Magnetic excitations in the distorted kagome lattice antiferromagnet Cs$_2$Cu$_3$SnF$_{12}$ were studied using neutron scattering. At room temperature, Cs$_2$Cu$_3$SnF$_{12}$ crystalizes in the hexagonal R$\bar{3}m$ space group with the lattice parameters $a = 7.142(4)$ {\AA} and $c=20.381(14)$ {\AA}. The $S=1/2$ Cu$^{2+}$ ions form a perfect kagome lattice.
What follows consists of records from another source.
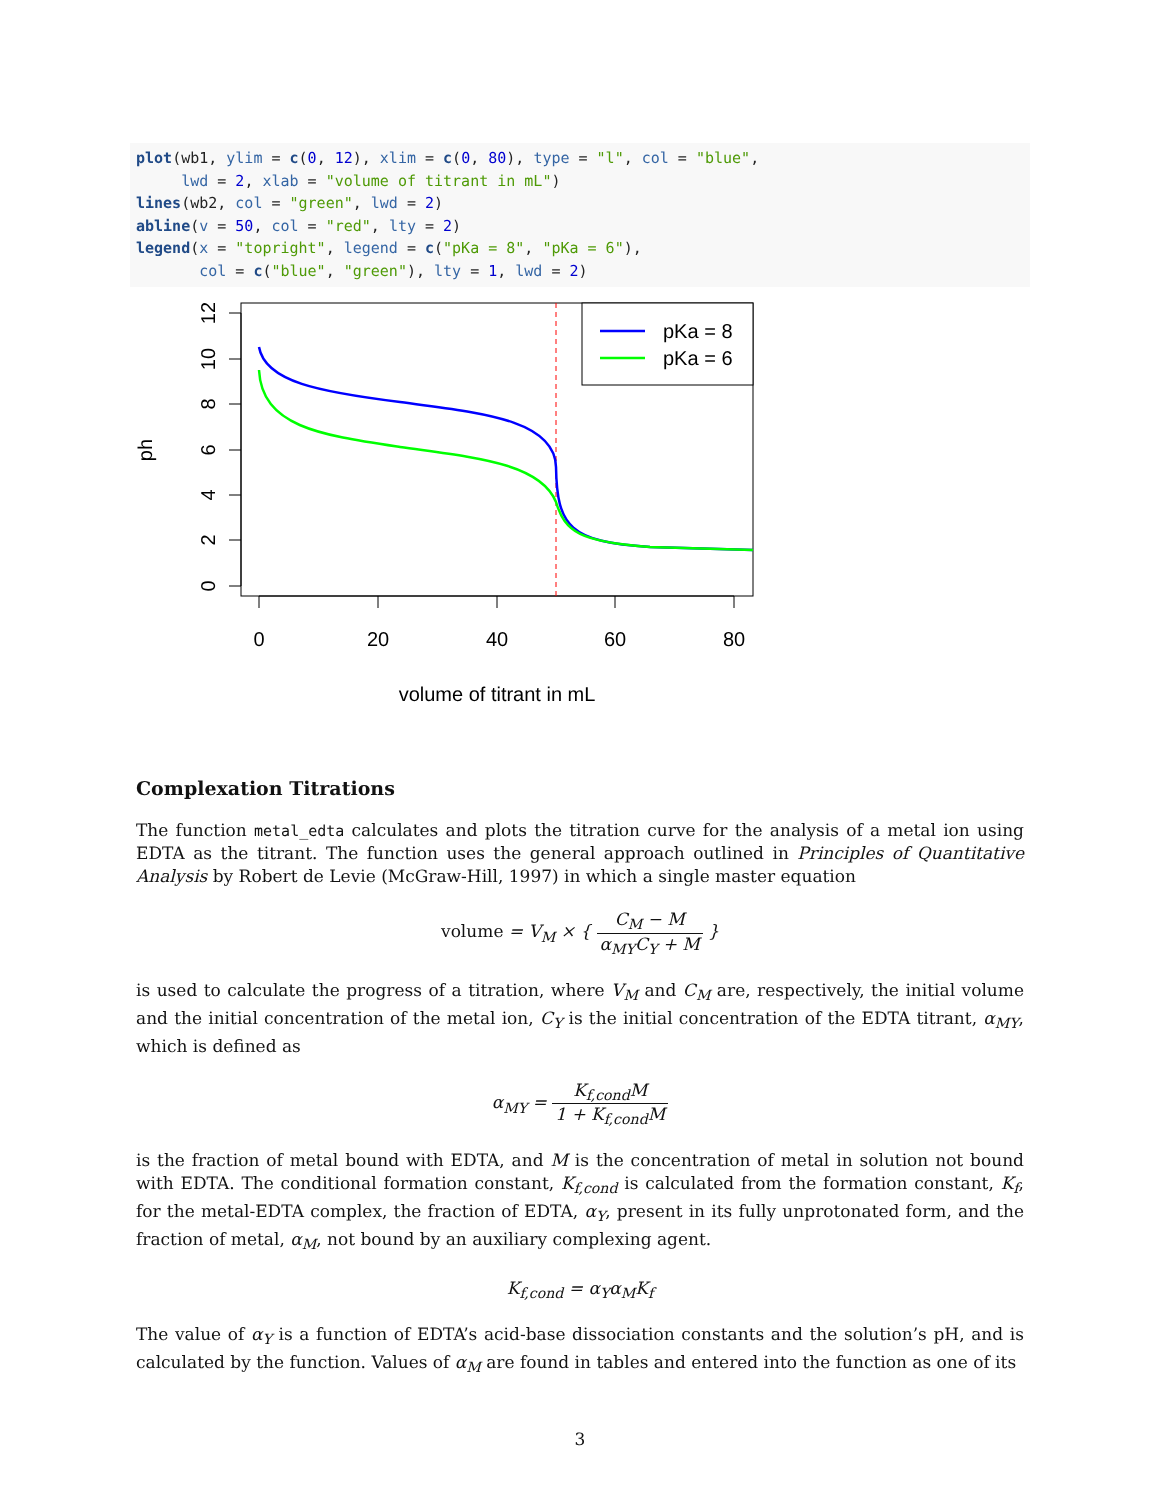plot(wb1, ylim = c(0, 12), xlim = c(0, 80), type = "l", col = "blue",
     lwd = 2, xlab = "volume of titrant in mL")
lines(wb2, col = "green", lwd = 2)
abline(v = 50, col = "red", lty = 2)
legend(x = "topright", legend = c("pKa = 8", "pKa = 6"),
       col = c("blue", "green"), lty = 1, lwd = 2)
0
2
4
6
8
10
12
0
20
40
60
80
volume of titrant in mL
ph
pKa = 8
pKa = 6
Complexation Titrations
The function metal_edta calculates and plots the titration curve for the analysis of a metal ion using EDTA as the titrant. The function uses the general approach outlined in Principles of Quantitative Analysis by Robert de Levie (McGraw-Hill, 1997) in which a single master equation
volume = V<sub>M</sub> × { C<sub>M</sub> − M α<sub>MY</sub>C<sub>Y</sub> + M }
is used to calculate the progress of a titration, where V<sub>M</sub> and C<sub>M</sub> are, respectively, the initial volume and the initial concentration of the metal ion, C<sub>Y</sub> is the initial concentration of the EDTA titrant, α<sub>MY</sub>, which is defined as
α<sub>MY</sub> = K<sub>f,cond</sub>M 1 + K<sub>f,cond</sub>M
is the fraction of metal bound with EDTA, and M is the concentration of metal in solution not bound with EDTA. The conditional formation constant, K<sub>f,cond</sub> is calculated from the formation constant, K<sub>f</sub>, for the metal-EDTA complex, the fraction of EDTA, α<sub>Y</sub>, present in its fully unprotonated form, and the fraction of metal, α<sub>M</sub>, not bound by an auxiliary complexing agent.
K<sub>f,cond</sub> = α<sub>Y</sub>α<sub>M</sub>K<sub>f</sub>
The value of α<sub>Y</sub> is a function of EDTA’s acid-base dissociation constants and the solution’s pH, and is calculated by the function. Values of α<sub>M</sub> are found in tables and entered into the function as one of its
3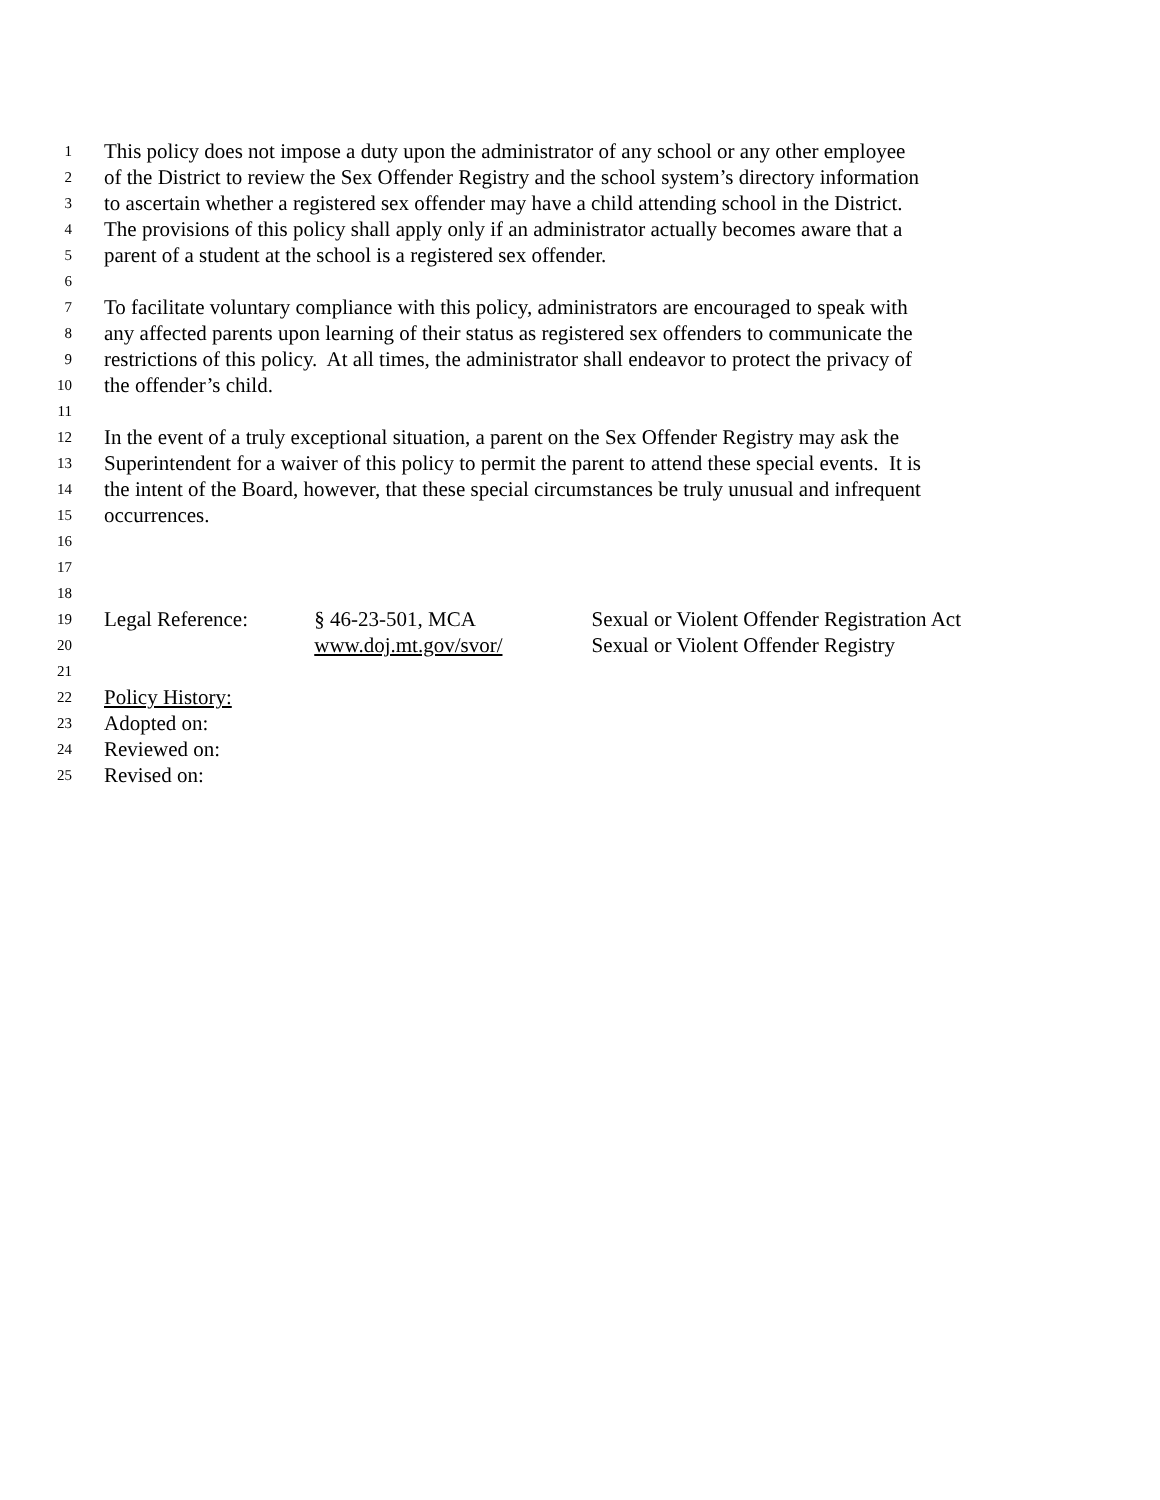1 This policy does not impose a duty upon the administrator of any school or any other employee
2 of the District to review the Sex Offender Registry and the school system’s directory information
3 to ascertain whether a registered sex offender may have a child attending school in the District.
4 The provisions of this policy shall apply only if an administrator actually becomes aware that a
5 parent of a student at the school is a registered sex offender.
6
7 To facilitate voluntary compliance with this policy, administrators are encouraged to speak with
8 any affected parents upon learning of their status as registered sex offenders to communicate the
9 restrictions of this policy. At all times, the administrator shall endeavor to protect the privacy of
10 the offender’s child.
11
12 In the event of a truly exceptional situation, a parent on the Sex Offender Registry may ask the
13 Superintendent for a waiver of this policy to permit the parent to attend these special events. It is
14 the intent of the Board, however, that these special circumstances be truly unusual and infrequent
15 occurrences.
16
17
18
19 Legal Reference: § 46-23-501, MCA Sexual or Violent Offender Registration Act
20 www.doj.mt.gov/svor/ Sexual or Violent Offender Registry
21
22 Policy History:
23 Adopted on:
24 Reviewed on:
25 Revised on: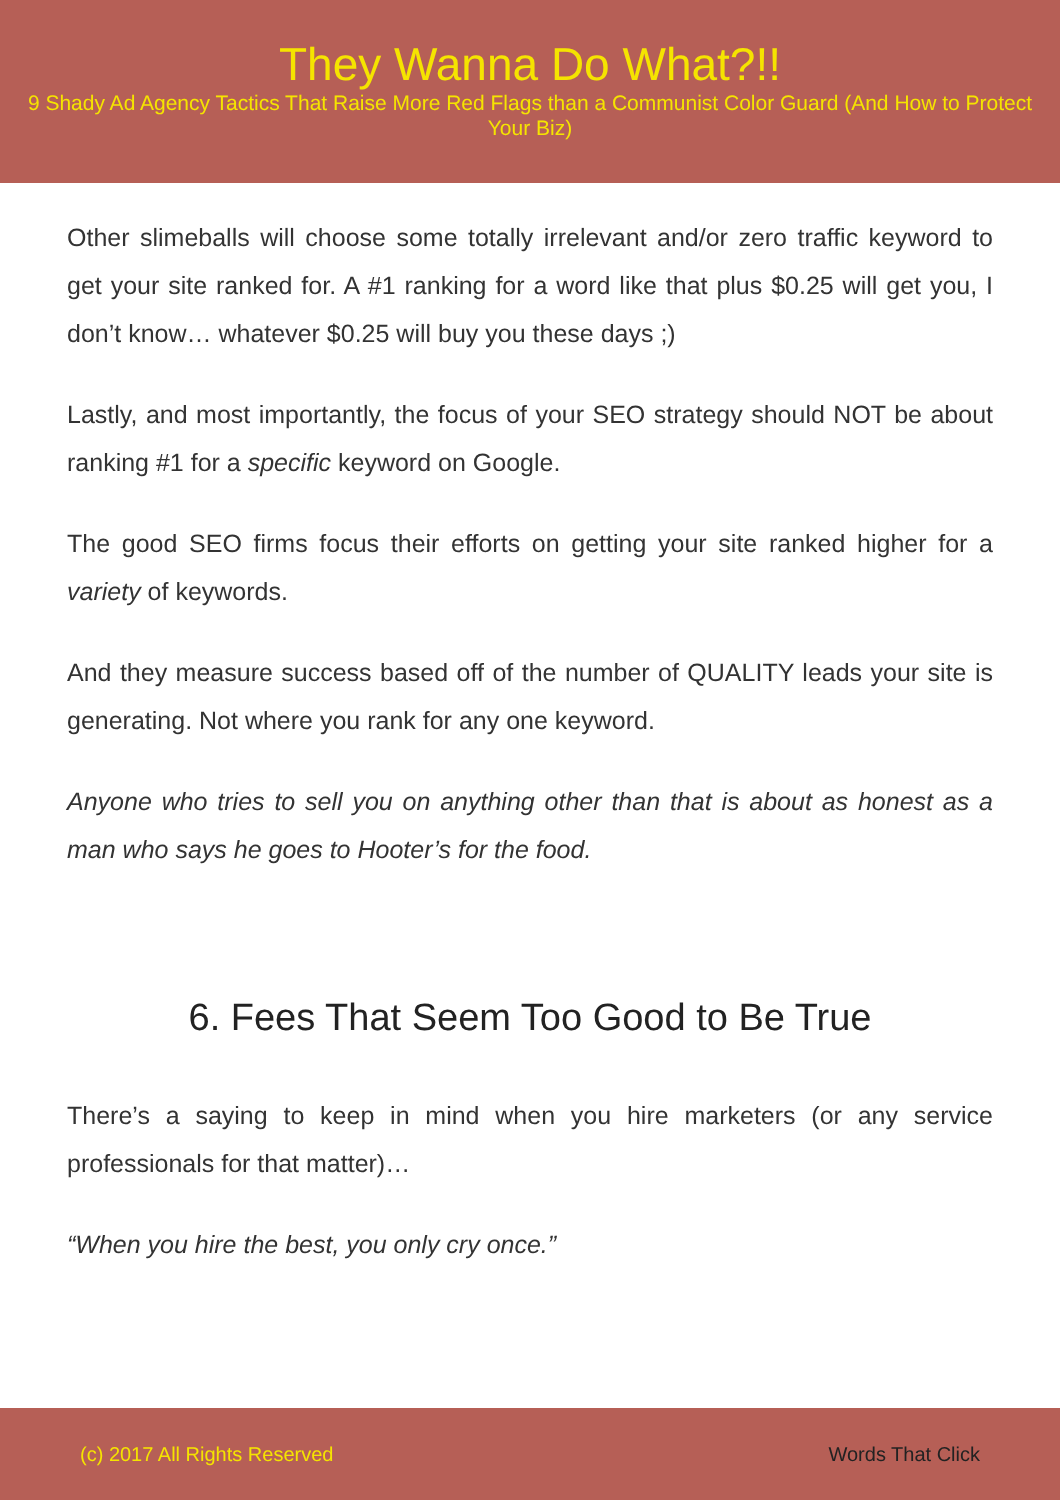They Wanna Do What?!!
9 Shady Ad Agency Tactics That Raise More Red Flags than a Communist Color Guard (And How to Protect Your Biz)
Other slimeballs will choose some totally irrelevant and/or zero traffic keyword to get your site ranked for. A #1 ranking for a word like that plus $0.25 will get you, I don’t know… whatever $0.25 will buy you these days ;)
Lastly, and most importantly, the focus of your SEO strategy should NOT be about ranking #1 for a specific keyword on Google.
The good SEO firms focus their efforts on getting your site ranked higher for a variety of keywords.
And they measure success based off of the number of QUALITY leads your site is generating. Not where you rank for any one keyword.
Anyone who tries to sell you on anything other than that is about as honest as a man who says he goes to Hooter’s for the food.
6. Fees That Seem Too Good to Be True
There’s a saying to keep in mind when you hire marketers (or any service professionals for that matter)…
“When you hire the best, you only cry once.”
(c) 2017 All Rights Reserved Words That Click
The system undergoes the structural transition at $T_s = 185$ K, doubling the in-plane lattice parameter $a$, and magnetic transition to the N\'{e}el state at $T_N = 20$ K. Spin-wave excitations in the ordered state can be qualitatively described by linear spin-wave theory (LSWT). However, the exchange interactions extracted from the spin-wave data are renormalized by a factor of 0.6 from those calculated by LSWT, almost irrespective of the momentum transfer. This inadequacy of LSWT is attributed to quantum effects and provides evidence of negative quantum renormalization of excitation energies in the kagome magnet. Recent results from a high-intensity pulsed neutron scattering experiment, which show the absence of high-energy spin-wave modes, will also be discussed.